Tuesday, October 25, 2011

The problem of wealth

Protestors all over the country are demanding greater accountability from the small percentage of Americans who control the vast majority of its wealth. It is only the latest installment in the debate which has gone on since the beginning of human social life.

In a group of social animals, leaders emerge based of clear-cut abilities that give them dominance over the lesser members of their band. As humans evolved, their brains not only gave them more tools with which to manipulate their environment and each other but also superstition and flawed logic with which to create belief systems that would perpetuate the dominance of certain humans and their descendants regardless of the actual abilities of specific individuals.

Dreamers who believe in the unstoppable power of hard work and initiative, and the self-correcting nature of a completely free market are confident that the concentration of wealth is not a bad thing at all, and that it simply gives all the hard-working strivers a goal toward which to work. Taxation is not the way to break up this clot of wealth. They haven't said exactly how the free market will provide the leverage. They're simply confident that the government should not be used as part of the solution.

Compare that point of view for a moment to the pot-smoking teenager who does not want his parents to come into his room. Of course he doesn't want adults coming in telling him he can't indulge himself as he wishes. He may even be making money on a little commerce in his chosen field. If you object to the example of an illegal drug and illicit commerce, substitute chronic masturbation and a stack of Playboy magazines. As distasteful  as that habit may be to contemplate, it's still legal as far as I know. And it creates jobs, as our little wanker buys publications to stimulate his imagination and suitable lubricants to ease friction. It shares another characteristic with immense wealth, being that it is done exclusively for the gratification of the one at the expense of whatever else has to be neglected during the pursuit of it.

Like any metaphor, it can be beaten to death. Flogged too hard, as it were.

Most shorthand economic arguments being tossed around today are based on incorrect assumptions, like the notion that rich people are the only job creators. Anyone who buys goods or services is creating demand. Demand creates jobs. Existing jobs need demand to keep them viable. I create jobs.You create jobs. We all create jobs. Hurricanes and earthquakes create jobs.

The margin of error in the debate grows even larger because we're looking only at dollar amounts. A million dollars today is less money than it was ten, twenty and thirty years ago. Who knows what it will be worth in ten more years. Money is just a number. A $100 bill and a $1 bill produce exactly the same amount of heat and light when you burn them. The difference to us is entirely the result of what we make them represent.

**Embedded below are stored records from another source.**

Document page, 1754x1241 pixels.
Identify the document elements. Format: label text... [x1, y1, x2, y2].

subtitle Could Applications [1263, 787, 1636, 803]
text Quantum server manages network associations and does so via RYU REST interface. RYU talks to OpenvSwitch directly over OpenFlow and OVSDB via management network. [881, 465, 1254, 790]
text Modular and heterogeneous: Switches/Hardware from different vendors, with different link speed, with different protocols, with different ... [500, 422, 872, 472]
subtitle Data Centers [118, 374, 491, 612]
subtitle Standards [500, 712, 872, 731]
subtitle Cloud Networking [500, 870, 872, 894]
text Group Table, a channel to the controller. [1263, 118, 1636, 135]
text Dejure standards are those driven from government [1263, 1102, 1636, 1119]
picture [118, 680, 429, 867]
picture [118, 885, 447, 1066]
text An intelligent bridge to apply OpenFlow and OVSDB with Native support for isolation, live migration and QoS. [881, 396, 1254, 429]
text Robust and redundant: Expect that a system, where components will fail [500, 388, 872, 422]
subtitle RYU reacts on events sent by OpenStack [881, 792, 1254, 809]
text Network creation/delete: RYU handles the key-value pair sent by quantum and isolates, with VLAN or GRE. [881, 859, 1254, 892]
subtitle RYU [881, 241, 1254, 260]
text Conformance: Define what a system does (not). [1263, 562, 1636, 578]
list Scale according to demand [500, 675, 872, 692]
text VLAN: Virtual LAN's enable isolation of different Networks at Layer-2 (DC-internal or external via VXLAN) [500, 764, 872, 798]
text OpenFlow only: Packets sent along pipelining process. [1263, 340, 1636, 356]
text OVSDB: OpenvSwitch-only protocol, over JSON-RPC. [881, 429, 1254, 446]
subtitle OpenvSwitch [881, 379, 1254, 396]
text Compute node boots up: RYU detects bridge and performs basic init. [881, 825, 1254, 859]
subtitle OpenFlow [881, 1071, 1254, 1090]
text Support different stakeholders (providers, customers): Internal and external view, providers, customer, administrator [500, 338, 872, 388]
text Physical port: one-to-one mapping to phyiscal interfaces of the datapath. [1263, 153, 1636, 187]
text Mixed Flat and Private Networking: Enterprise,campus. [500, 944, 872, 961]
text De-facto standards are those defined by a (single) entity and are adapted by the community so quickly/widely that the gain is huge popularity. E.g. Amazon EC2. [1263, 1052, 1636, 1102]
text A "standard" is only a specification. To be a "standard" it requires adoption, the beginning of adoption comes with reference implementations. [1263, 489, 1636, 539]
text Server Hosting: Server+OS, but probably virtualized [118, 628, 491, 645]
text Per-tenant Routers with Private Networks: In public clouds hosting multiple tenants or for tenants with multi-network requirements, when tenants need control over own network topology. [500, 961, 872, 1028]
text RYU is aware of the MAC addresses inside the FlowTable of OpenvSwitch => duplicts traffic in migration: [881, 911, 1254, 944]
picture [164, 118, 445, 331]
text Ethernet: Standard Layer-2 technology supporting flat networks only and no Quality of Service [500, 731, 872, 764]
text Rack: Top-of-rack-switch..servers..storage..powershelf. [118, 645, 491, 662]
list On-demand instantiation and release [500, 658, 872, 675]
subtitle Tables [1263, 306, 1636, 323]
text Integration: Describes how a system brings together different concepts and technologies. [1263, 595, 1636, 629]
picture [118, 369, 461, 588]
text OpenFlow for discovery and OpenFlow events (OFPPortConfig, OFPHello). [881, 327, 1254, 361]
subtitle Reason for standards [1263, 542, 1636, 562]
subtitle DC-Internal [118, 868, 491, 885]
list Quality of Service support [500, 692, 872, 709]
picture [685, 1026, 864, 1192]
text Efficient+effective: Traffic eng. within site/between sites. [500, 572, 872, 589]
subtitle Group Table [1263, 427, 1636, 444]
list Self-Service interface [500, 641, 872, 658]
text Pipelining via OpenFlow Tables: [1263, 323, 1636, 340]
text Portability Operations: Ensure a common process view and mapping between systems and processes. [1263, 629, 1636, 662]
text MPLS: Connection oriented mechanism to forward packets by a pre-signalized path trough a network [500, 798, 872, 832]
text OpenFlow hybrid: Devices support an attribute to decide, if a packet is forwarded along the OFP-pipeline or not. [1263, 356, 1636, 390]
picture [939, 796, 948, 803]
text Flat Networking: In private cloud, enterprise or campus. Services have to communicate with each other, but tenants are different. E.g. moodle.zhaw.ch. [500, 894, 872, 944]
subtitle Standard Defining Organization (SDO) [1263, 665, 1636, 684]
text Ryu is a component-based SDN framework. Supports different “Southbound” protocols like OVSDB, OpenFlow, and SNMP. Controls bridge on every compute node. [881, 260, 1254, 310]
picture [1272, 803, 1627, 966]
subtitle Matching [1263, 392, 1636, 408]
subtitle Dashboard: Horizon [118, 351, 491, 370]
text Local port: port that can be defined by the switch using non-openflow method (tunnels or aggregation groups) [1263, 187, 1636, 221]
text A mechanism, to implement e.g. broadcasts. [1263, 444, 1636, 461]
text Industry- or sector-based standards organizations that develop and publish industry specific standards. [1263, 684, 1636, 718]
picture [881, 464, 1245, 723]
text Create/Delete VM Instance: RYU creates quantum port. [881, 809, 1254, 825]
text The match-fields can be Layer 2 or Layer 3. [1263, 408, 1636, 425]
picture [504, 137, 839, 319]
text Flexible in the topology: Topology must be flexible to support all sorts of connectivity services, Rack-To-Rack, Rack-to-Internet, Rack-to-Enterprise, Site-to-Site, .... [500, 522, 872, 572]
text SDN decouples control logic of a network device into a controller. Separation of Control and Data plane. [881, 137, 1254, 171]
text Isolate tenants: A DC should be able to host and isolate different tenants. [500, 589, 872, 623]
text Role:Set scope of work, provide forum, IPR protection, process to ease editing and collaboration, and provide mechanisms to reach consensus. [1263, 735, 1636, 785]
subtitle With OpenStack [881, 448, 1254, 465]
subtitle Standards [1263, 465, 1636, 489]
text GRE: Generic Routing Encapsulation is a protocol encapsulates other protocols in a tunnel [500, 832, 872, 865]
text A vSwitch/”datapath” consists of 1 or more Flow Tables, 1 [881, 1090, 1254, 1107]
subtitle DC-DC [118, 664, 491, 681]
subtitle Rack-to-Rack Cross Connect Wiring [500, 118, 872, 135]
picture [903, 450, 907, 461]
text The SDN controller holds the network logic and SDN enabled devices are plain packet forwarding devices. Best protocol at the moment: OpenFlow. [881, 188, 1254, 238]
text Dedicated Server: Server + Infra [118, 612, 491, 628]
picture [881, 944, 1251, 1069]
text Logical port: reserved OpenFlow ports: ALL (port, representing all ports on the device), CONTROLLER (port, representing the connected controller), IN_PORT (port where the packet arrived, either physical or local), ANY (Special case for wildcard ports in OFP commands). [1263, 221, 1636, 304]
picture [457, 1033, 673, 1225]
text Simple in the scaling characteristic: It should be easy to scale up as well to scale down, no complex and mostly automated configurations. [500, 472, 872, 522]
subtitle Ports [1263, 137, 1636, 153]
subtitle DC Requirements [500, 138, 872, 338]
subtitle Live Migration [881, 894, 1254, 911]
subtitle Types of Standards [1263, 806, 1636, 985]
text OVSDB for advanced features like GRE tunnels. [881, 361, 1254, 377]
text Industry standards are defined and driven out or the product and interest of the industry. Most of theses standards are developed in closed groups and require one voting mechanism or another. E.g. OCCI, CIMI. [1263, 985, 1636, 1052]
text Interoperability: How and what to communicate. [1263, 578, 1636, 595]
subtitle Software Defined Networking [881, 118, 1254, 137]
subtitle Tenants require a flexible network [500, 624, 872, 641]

Numbers don't lie but people certainly use them as part of many falsehoods and misdirections. Because actual currency and verifiable value are only a small part of our financial world, clever fabricators have developed --derived, if you will -- numerical rat-mazes based on theoretical principles that sweep a few digits at a time into one person's column instead of someone else's. It's done in a room as sequestered from reality as our fantasizing teenager's bedroom, yet its consequences are vastly greater.